By Our Editorial Team
First publised on 2023-04-12 06:49:04
Finding peace with China is an elusive goal - it was difficult in the past and has become more difficult now with China not seriously interested in honouring border agreements due to its expansionist policies. China's objection to Home Minister Amit Shah's visit to Arunachal Pradesh is a case in point. Despite repeated Indian statements that the state is an integral part of India, China has always tried to prove otherwise. It calls the state Zangnan and has, since 2017, given Mandarin names to 33 places in the state, including 11 places that were renamed this month. On Shah's visit to the state, China issued a statement that said that the visit violated China's territorial integrity and was not conducive to peace and tranquillity in border areas.

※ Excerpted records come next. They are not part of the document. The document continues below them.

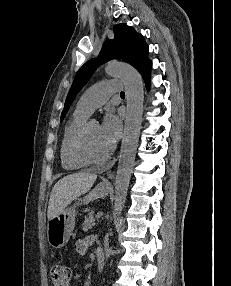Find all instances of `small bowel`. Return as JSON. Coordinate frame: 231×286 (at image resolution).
Here are the masks:
<instances>
[{"label": "small bowel", "mask_w": 231, "mask_h": 286, "mask_svg": "<svg viewBox=\"0 0 231 286\" xmlns=\"http://www.w3.org/2000/svg\"><path fill=\"white\" fill-rule=\"evenodd\" d=\"M92 242H93L92 237L80 239V240L76 241V243L74 244V251L78 255H84L87 252L89 246L92 244Z\"/></svg>", "instance_id": "1"}]
</instances>
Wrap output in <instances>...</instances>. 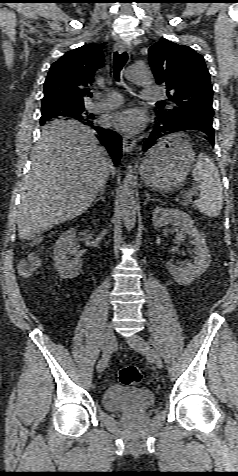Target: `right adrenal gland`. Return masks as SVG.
<instances>
[{"label": "right adrenal gland", "instance_id": "2a0ac1e0", "mask_svg": "<svg viewBox=\"0 0 238 476\" xmlns=\"http://www.w3.org/2000/svg\"><path fill=\"white\" fill-rule=\"evenodd\" d=\"M103 195H104V188L101 189L100 195H99V197L95 200L94 204H96V202H98V201H100V200H102L103 202H105V198L103 197Z\"/></svg>", "mask_w": 238, "mask_h": 476}]
</instances>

India, on its part, rejected the Chinese claim. Foreign ministry spokesperson Arindam Bagchi said that "we completely reject the comments made by the Chinese official spokesperson. Indian leaders routinely travel to Arunachal Pradesh as they do to any other state of India". He added that "Arunachal was. Is and will always remain an integral and inalienable part of India. Objecting to such visits doesn't stand to reason and will not change the reality". Amit Shah talked tough in Arunachal and said that India will not allow even a needle's point (sui ki nok) land to be encroached upon.

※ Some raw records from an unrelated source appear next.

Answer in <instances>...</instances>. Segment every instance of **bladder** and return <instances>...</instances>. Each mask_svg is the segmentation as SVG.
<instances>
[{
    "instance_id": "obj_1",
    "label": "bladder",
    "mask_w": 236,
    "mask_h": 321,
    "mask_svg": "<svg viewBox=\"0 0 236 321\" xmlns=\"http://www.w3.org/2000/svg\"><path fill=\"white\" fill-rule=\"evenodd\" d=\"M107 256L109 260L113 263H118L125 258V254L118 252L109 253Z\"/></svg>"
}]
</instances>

While China has always proclaimed that border disputes between the two countries must be settled through bilateral talks (which, incidentally, is also what India maintains), it is not serious about it. The Special Representatives for the border dialogue have not met since 2019. In the interim, the Chinese side has carried out many misadventures at the LAC, the most serious being at Doklam. For bilateral talks to succeed, aggression at the border must stop. The Special Representatives must meet regularly at pre-scheduled meetings and take things forward. Posturing is not going to help and India must tell this to China in the strongest terms.